There is a store near Rockefeller Center that sells only FDNY paraphernalia. Long but narrow, it's easy to miss - the small storefront is dwarfed by surrounding buildings. A glimpse of red through the glass, though, attracts passers-by, revealing a huge model fire engine on the display floor.

Manned by off-duty firefighters and other fire department employees, the store is a popular destination for class trips, which come for instructional sessions on fire safety. Proceeds are used to fund further education on the subject.

It's a great little store, but I hadn't visited it before Sept. 11, 2001. I don't even know if it existed then; it probably did, but the first time I stepped through the doors was several months after the tragedy. I was on a gift-buying mission and reasoned that I might as well support the FDNY - like the rest of New York, I had a newfound respect and enthusiasm for the fire department. So I selected a few presents and, predictably, didn't make it out without buying something for myself.

The all-girls high school graduate showing through, I bought a calendar  - featuring one firefighter per month. I threw it in with my other purchases, went home and promptly forgot about it for over a year.

I rediscovered the calendar over the summer while rummaging through the disaster piled atop my desk. Removing the plastic wrapping, I leafed through the pages. Each firefighter was pictured at a different location in New York City, and they were quoted about their futures, the fire department and the calendar.

It was only on my second look that I noticed the purple ribbons.

Along the perimeters of several photographs were small purple ribbon graphics, somewhat blended into the background. Reading the blurbs more carefully, I realized that, on these pages, many quotes were from mothers or relatives. The firefighters had posed for the calendar before Sept. 11, and some died that day trying to save others.

Looking at those men - who had no knowledge, smiling for the camera, of the fatal disaster to come - made all the horror of Sept. 11 rush back to me. I hadn't thought about it in a while. I'd avoided remembering the needless deaths and the terrifying nightmare into which a normal day had turned. I'm from New York. I work in the city. That could have been me. The firefighters‚ smiles and the contrasting ribbons reminded me of how many ordinary people were taken that day - how many lives were abruptly and violently ended.

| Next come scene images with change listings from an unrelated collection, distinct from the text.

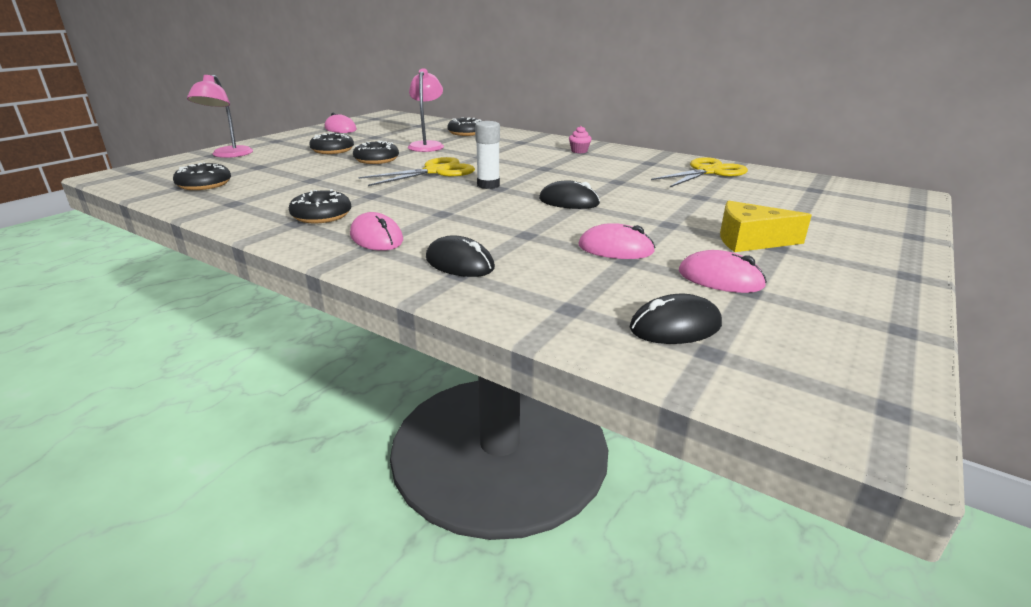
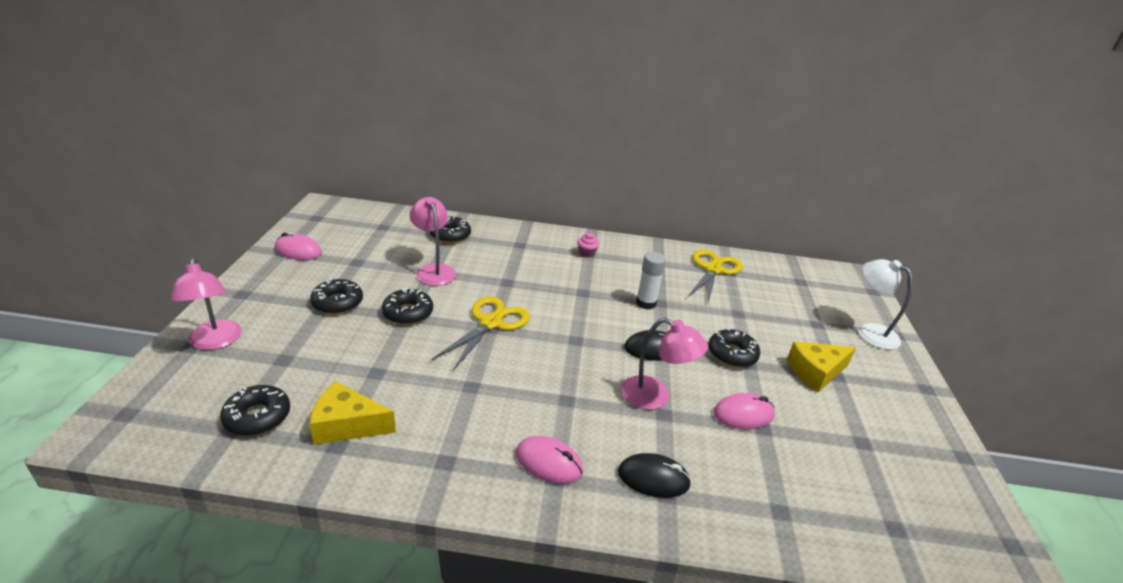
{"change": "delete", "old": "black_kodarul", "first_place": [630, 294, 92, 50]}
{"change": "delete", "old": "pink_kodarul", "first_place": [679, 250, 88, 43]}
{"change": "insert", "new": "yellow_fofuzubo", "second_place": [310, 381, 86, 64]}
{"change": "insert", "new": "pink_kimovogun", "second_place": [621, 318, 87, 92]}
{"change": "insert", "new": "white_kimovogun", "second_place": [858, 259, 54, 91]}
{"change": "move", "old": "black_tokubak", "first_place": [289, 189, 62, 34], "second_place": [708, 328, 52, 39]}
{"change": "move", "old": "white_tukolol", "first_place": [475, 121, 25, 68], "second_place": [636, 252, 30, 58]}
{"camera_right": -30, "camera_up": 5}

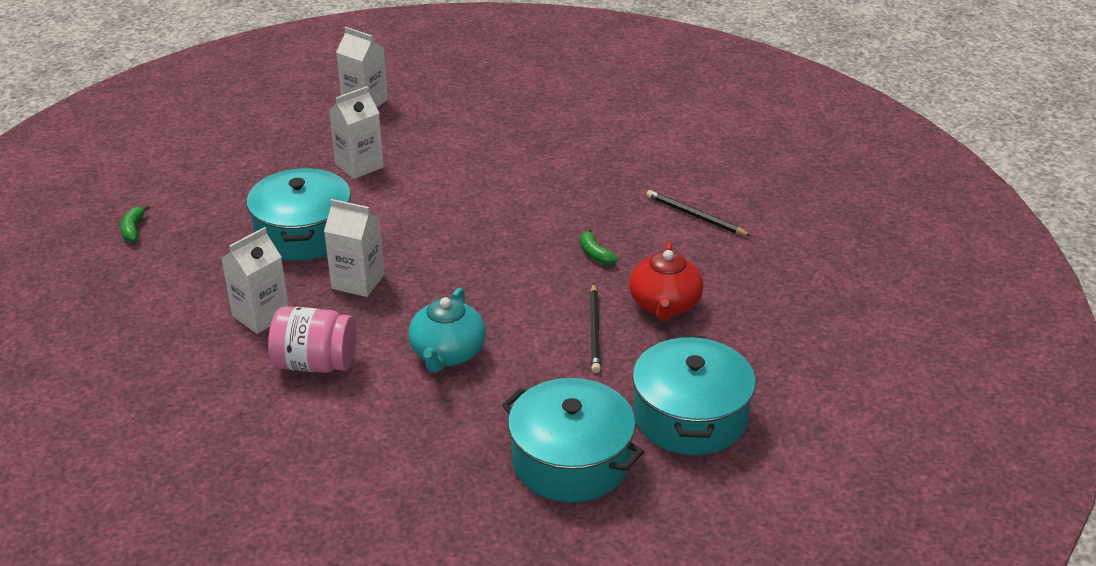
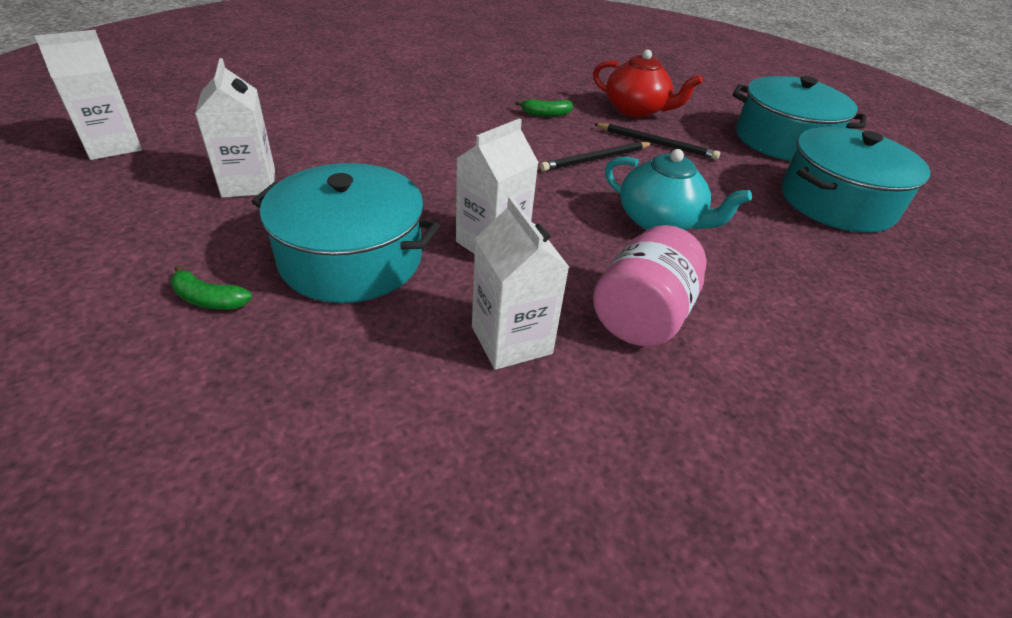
{"change": "move", "old": "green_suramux", "first_place": [120, 205, 30, 38], "second_place": [170, 265, 82, 45]}
{"change": "move", "old": "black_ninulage", "first_place": [646, 190, 105, 46], "second_place": [540, 142, 113, 29]}
{"camera_right": -70, "camera_up": 5}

I closed the calendar and knew that the shock will always be there. Every time I see a picture of a victim and then think of the gaping hole downtown, I'll get a jolt. Now, when I pass the FDNY store, I pay silent respects, not just to the firefighters lost but to policemen, civilians . . . everyone. It may not be pleasant - the inability to forget - but it's necessary. Two years have passed, but we cannot remove ourselves from what happened to our country, our neighbors and our world in general. The jolt is good; we need to remember, be vigilant and do all we can do eliminate the global circumstances that made such atrocities possible.